The preliminary determination toward regulation announced by the EPA is the last step before the agency recommends limits on PFOA (perfluorooctanoic acid) and PFOS (perfluorooctanesulfonic acid) in drinking water under the Safe Drinking Water Act.

“The U.S. leads the world in providing access to safe drinking water for its citizens, thanks in part to EPA’s implementation of the Safe Drinking Water Act,” said EPA Administrator Andrew Wheeler. “Under President Trump’s leadership, EPA is following through on its commitment in the Action Plan to evaluate PFOA and PFOS under this Act.”

Public comment will be taken for 60 days by the EPA, which also requested information and data on other PFAS substances.

U.S. Sen. Shelley Moore Capito, R-W.Va., said she has been aggressively pushing the EPA to set a standard, introducing legislation and has talked several times with Wheeler.

“I applaud the EPA and Administrator Wheeler for starting the process to finally regulate these legacy ‘forever’ chemicals and provide Americans the certainty that the water they drink, cook and wash with, and bathe in is free of these harmful compounds,” Capito said.

Besides C8 in the Mid-Ohio Valley, PFAS, also is used in fire-suppression equipment and chemicals. Contamination from fire training and responses at the Shepherd Field Air National Guard Base was discovered in 2014 in the city of Martinsburg’s Big Springs water well.
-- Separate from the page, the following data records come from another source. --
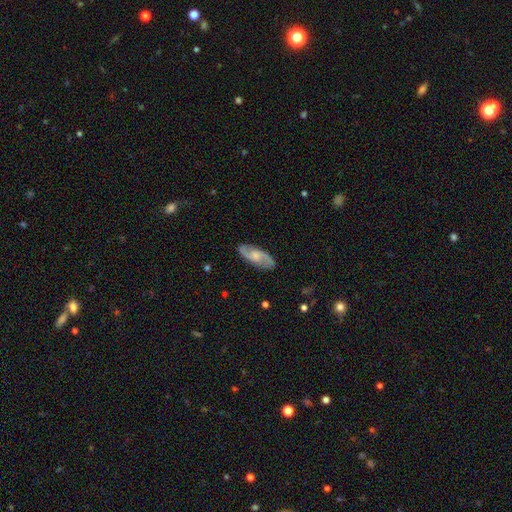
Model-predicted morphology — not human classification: Overall: featured or disk (78%). Edge-on disk: no (93%). Bar: no (52%; weak 40%). Spiral arms: yes (95%). Spiral arm count: 2 (91%). Spiral winding: medium (49%; loose 32%). Bulge size: moderate (39%; small 35%). Merging: none (85%).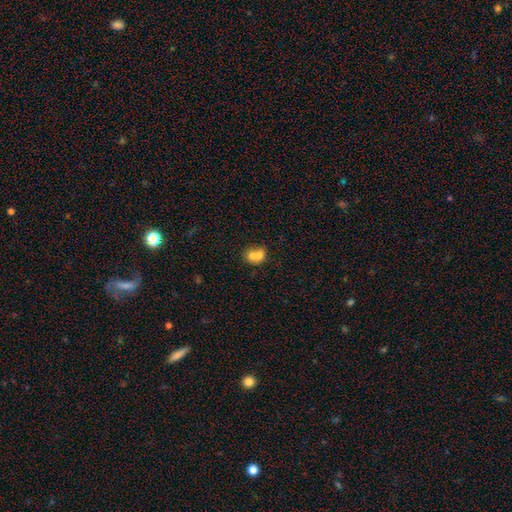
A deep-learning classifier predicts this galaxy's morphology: Overall: smooth (68%). How rounded: round (67%; in between 32%). Merging: merger (69%).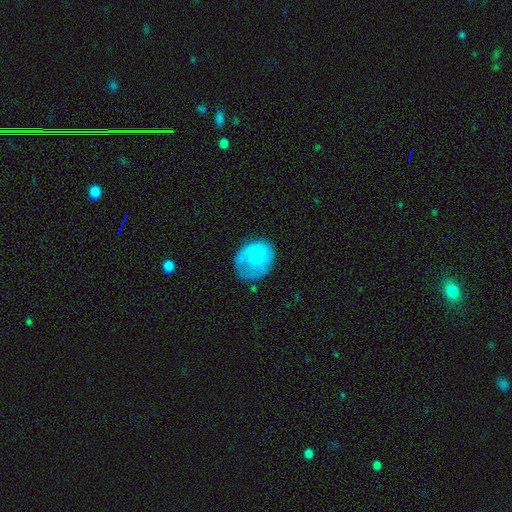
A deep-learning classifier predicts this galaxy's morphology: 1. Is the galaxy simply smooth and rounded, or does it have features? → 56% smooth, 38% featured or disk, 7% star or artifact.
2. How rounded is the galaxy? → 57% round, 42% in between, 1% cigar-shaped.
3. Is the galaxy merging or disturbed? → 51% none, 28% minor disturbance, 19% major disturbance, 2% merger.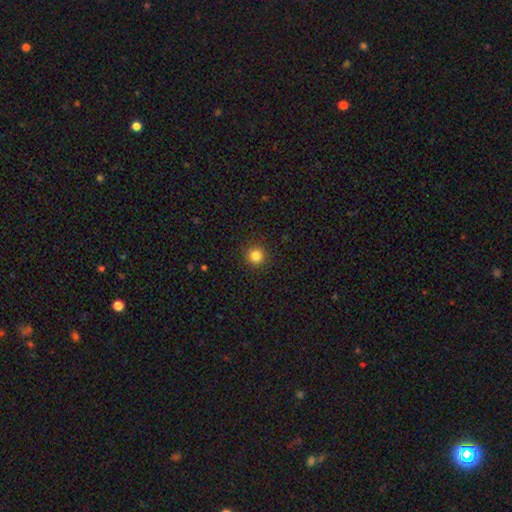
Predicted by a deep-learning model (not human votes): A smooth galaxy with no disk features (84%) that is round (95%).

Vote fractions:
- Smooth or featured? smooth: 84% / star or artifact: 12% / featured or disk: 4%
- How rounded? round: 95% / in between: 4% / cigar-shaped: 1%
- Merging? none: 92% / minor disturbance: 5% / major disturbance: 2% / merger: 1%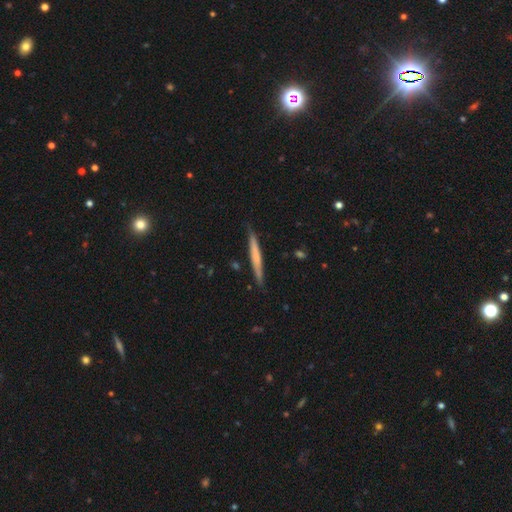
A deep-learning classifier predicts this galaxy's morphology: This appears to be a smooth galaxy with no disk features (51%) that is cigar-shaped (96%). Merging: none (87%).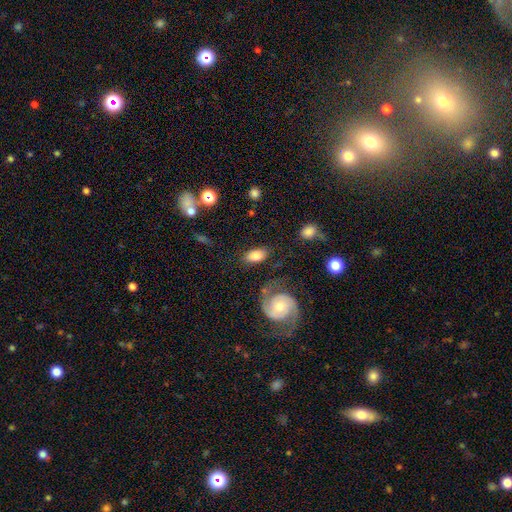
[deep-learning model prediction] Overall: smooth (74%). How rounded: in between (90%). Merging: none (73%).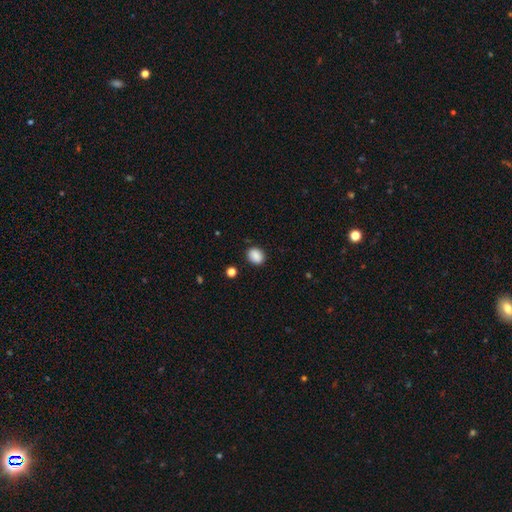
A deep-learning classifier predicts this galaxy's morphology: This is clearly a smooth galaxy (88%). How rounded: possibly round (50%). Merging: clearly none (85%).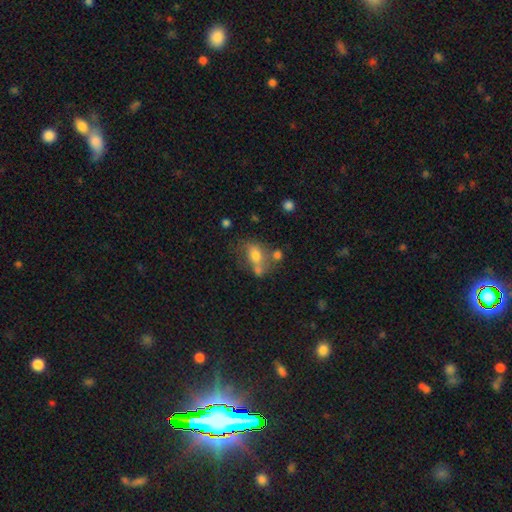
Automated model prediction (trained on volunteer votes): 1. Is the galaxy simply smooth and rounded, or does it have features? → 62% smooth, 25% featured or disk, 13% star or artifact.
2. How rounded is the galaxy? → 72% in between, 24% round, 4% cigar-shaped.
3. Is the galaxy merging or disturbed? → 39% none, 30% merger, 19% minor disturbance, 13% major disturbance.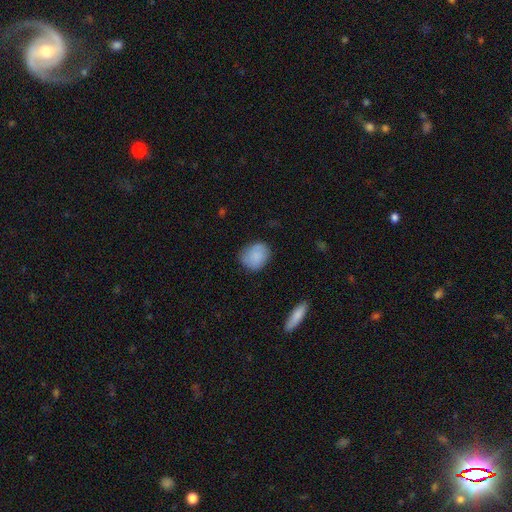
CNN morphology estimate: Smooth or featured?
  - smooth: 86% *
  - star or artifact: 7%
  - featured or disk: 7%
How rounded?
  - round: 59% *
  - in between: 40%
  - cigar-shaped: 1%
Merging?
  - none: 73% *
  - minor disturbance: 21%
  - major disturbance: 4%
  - merger: 2%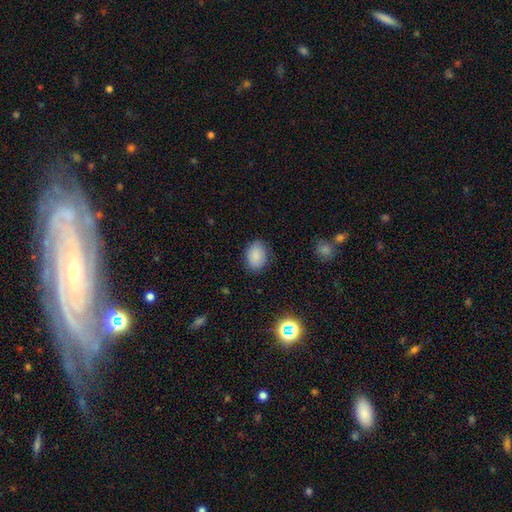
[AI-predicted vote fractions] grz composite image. It shows a smooth galaxy with no disk features (86%) that is in between round and cigar-shaped (75%). Merging: none (83%).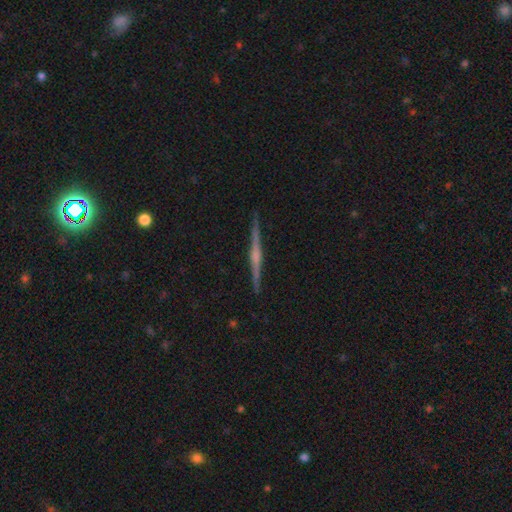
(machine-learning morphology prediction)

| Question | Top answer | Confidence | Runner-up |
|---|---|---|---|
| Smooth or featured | featured or disk | 81% | smooth (13%) |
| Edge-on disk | yes | 99% | no (1%) |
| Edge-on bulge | rounded | 70% | none (15%) |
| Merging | none | 92% | minor disturbance (6%) |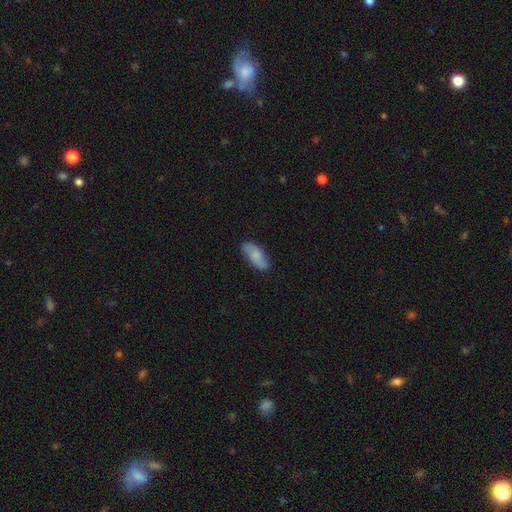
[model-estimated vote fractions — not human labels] Q: Smooth or featured?
A: smooth (69%); runner-up: featured or disk (25%)
Q: How rounded?
A: in between (79%); runner-up: cigar-shaped (18%)
Q: Merging?
A: none (78%); runner-up: minor disturbance (18%)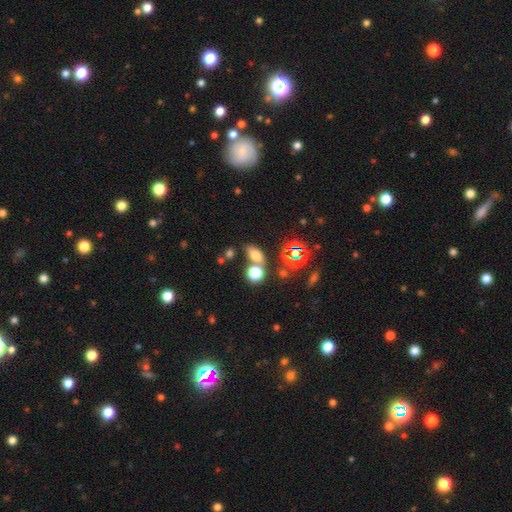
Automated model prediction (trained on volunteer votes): Smooth or featured: smooth — 65% (star or artifact — 23%)
How rounded: in between — 73% (round — 23%)
Merging: none — 59% (merger — 26%)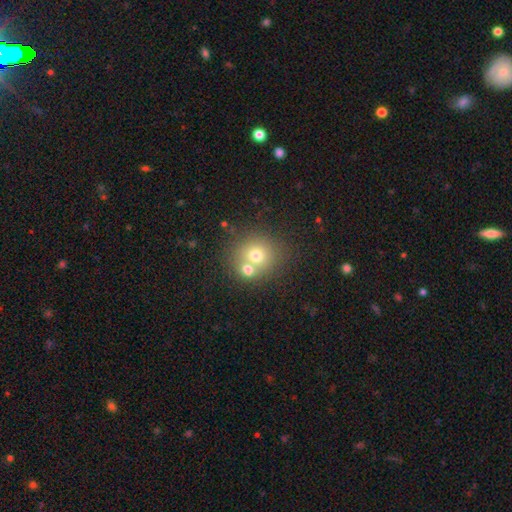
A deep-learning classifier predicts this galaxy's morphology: A smooth galaxy with no disk features (69%) that is round (86%).

Vote fractions:
- Smooth or featured? smooth: 69% / featured or disk: 17% / star or artifact: 13%
- How rounded? round: 86% / in between: 14% / cigar-shaped: 1%
- Merging? none: 50% / merger: 40% / minor disturbance: 7% / major disturbance: 3%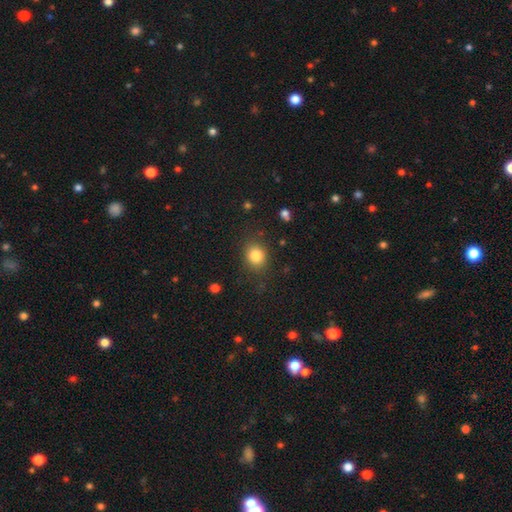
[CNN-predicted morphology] smooth 83%, star or artifact 11%, featured or disk 6%. Down the decision tree: how rounded — round (68%); merging — none (82%).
The well was taken out of service in 2016 after the EPA revised the limits to 70 parts per trillion.

“West Virginia is all too familiar with the challenges of PFAS contamination, and now communities around the country are realizing they also have challenges from PFAS pollution,” Capito said. “Setting maximum contaminant levels for these two compounds is an essential step in addressing this human health and environmental issue and I look forward to continuing to work with the EPA to ensure standards are robust, scientifically-driven, and issued in a timely fashion.”

The settlement of the C8 lawsuit against DuPont in Wood County led to the creation of a science panel that studied the health data from about 70,000 residents of the Mid-Ohio Valley and found a probable link between the chemical and six diseases in people.

DuPont and its successor Chemours are also financing water filtration systems in local water supplies where C8 exceeds the .07 parts per billion limit set by the EPA.

Harry Deitzler, an attorney representing the C8 plaintiffs in the lawsuit, cautioned about how safe levels are determined.

“Past problems with the water systems in Charleston and Vienna make it clear that we must have a viable plan to resolve water contamination issues before more people are poisoned or local emergencies are forced to shut down entire systems,” he said. “EPA regulation can be an important step in the right direction, but only if the safe levels are determined by health science rather than industry economics. If industry controls the EPA, the EPA ‘safe levels’ will be used as a shield for industry rather than a protection for the public.”

Deitzler cited the C8 situation in West Virginia.

“In the C8 case here in West Virginia, we saw a worst case scenario of regulatory abuse when state regulators bowed to industry pressure in 2001. West Virginia’s C8 Assessment of Toxicity Team under the leadership of DEP team leader Dee Ann Staats, Ph.D., brazenly set a safe level for C8 in our water at 150 ppb when DuPont’s own internal ‘safe’ level was only 1 ppb,” Deitzler said. “The higher West Virginia DEP ‘safe’ level was utilized to protect industry from the claims of victims impacted by C8 carcinogenic exposure.

“It was not until 15 years later that the EPA issued the current safe level at 70 parts per trillion, more than two thousand times lower than the 150 ppb WV safe level arbitrarily set by Staats in 2001,” Deitzler said.